Battle adds that ‘destinies are locked inextricably to one another’s’ (1997:35), concepts that have strong roots in African spiritualism. She also offers comfort in the ethereal voice of a deceased mother who through her wisdom and encouragement guides the often ostracised and lonely child, soothing the ravages of the youngster’s beleaguered heart with her prophetic presence (Rossouw 2016). Through the authentic portrait of African rural life, Magona is able to meaningfully explore African tradition and spirituality at its best and worst.

Almost four decades ago, Nigerian feminist author and critic Buchi Emecheta (The Joys of Motherhood 1979) wrote this prayer: ‘God, when will You create a woman who will be fulfilled in herself, a full human being, not anybody’s appendage?’. South African writer Sindiwe Magona seems to be that woman.
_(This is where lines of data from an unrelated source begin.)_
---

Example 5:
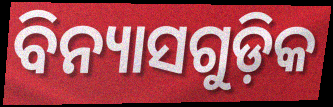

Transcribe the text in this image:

ବିନ୍ୟାସଗୁଡ଼ିକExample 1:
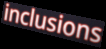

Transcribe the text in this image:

inclusions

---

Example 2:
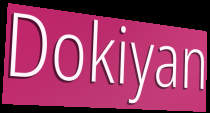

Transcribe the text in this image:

Dokiyan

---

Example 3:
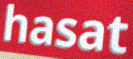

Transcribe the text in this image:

hasat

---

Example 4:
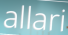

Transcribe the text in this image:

allari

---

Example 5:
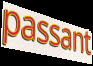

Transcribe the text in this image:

passant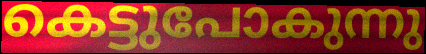
കെട്ടുപോകുന്നു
Having dealt with the scars inflicted from past oppression and rejection, she has forged her identity and crafted her autonomy under the secure protection of the Trinity and her ancestors. She deems herself divinely placed in history to leave her mark and light a path for other travellers. By the manner of her living, as she articulates in her poem ‘Being’ (Please, Take Photographs 2009:15), Magona has harmonised spiritually and creatively, her tenets of faith, restoring the dignity of herself and her African and global sisters, to carve a legacy of liberation hard fought and well deserved.
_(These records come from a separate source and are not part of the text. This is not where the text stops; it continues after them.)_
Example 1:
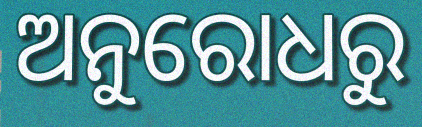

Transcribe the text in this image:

ଅନୁରୋଧରୁ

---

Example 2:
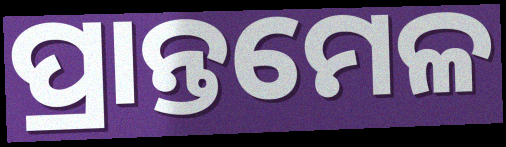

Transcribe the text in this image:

ପ୍ରାନ୍ତମେଳ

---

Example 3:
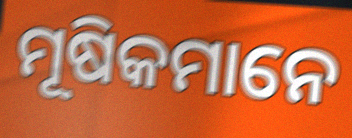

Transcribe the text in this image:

ମୂଷିକମାନେ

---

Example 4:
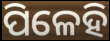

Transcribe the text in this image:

ପିଳେହି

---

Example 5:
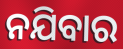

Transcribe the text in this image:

ନଯିବାରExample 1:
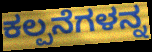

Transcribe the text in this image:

ಕಲ್ಪನೆಗಳನ್ನ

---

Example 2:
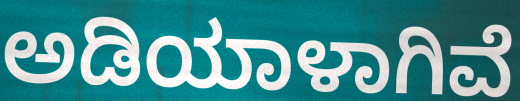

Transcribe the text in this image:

ಅಡಿಯಾಳಾಗಿವೆ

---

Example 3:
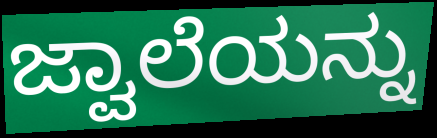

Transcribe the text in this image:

ಜ್ವಾಲೆಯನ್ನು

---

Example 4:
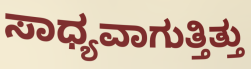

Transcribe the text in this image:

ಸಾಧ್ಯವಾಗುತ್ತಿತ್ತು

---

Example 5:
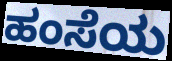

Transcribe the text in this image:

ಹಂಸೆಯ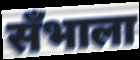
सँभाला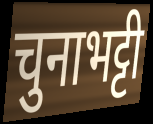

Through its explication of Sindiwe Magona’s autobiographies and fictional works, this study has sought to investigate the integration of Magona’s Christian faith and African spirituality in her literary representations. In recognising the strength of her father’s Anglican faith practices as well as the traditional religious practices of her mother in warding off evil and securing the favour and wisdom of her ancestors, Magona acknowledges the cultural and spiritual foundation each afforded her. By incorporating these dual spiritual expressions in her creative works, she illustrates the evidence of these synthesised spiritual practices in establishing identity and autonomy for herself and her characters. She thereby inspires her readers to embrace their religious convictions and to recognise the strength, wisdom and security they offer. This author recommends that the spiritual implications contained within the works of other South African writers be explored as our multi-faith environment offers a rich opportunity to enhance our spiritual identity through these imaginative resources.


Competing interests

The author declares that she has no financial or personal relationships that may have inappropriately influenced her in writing this article.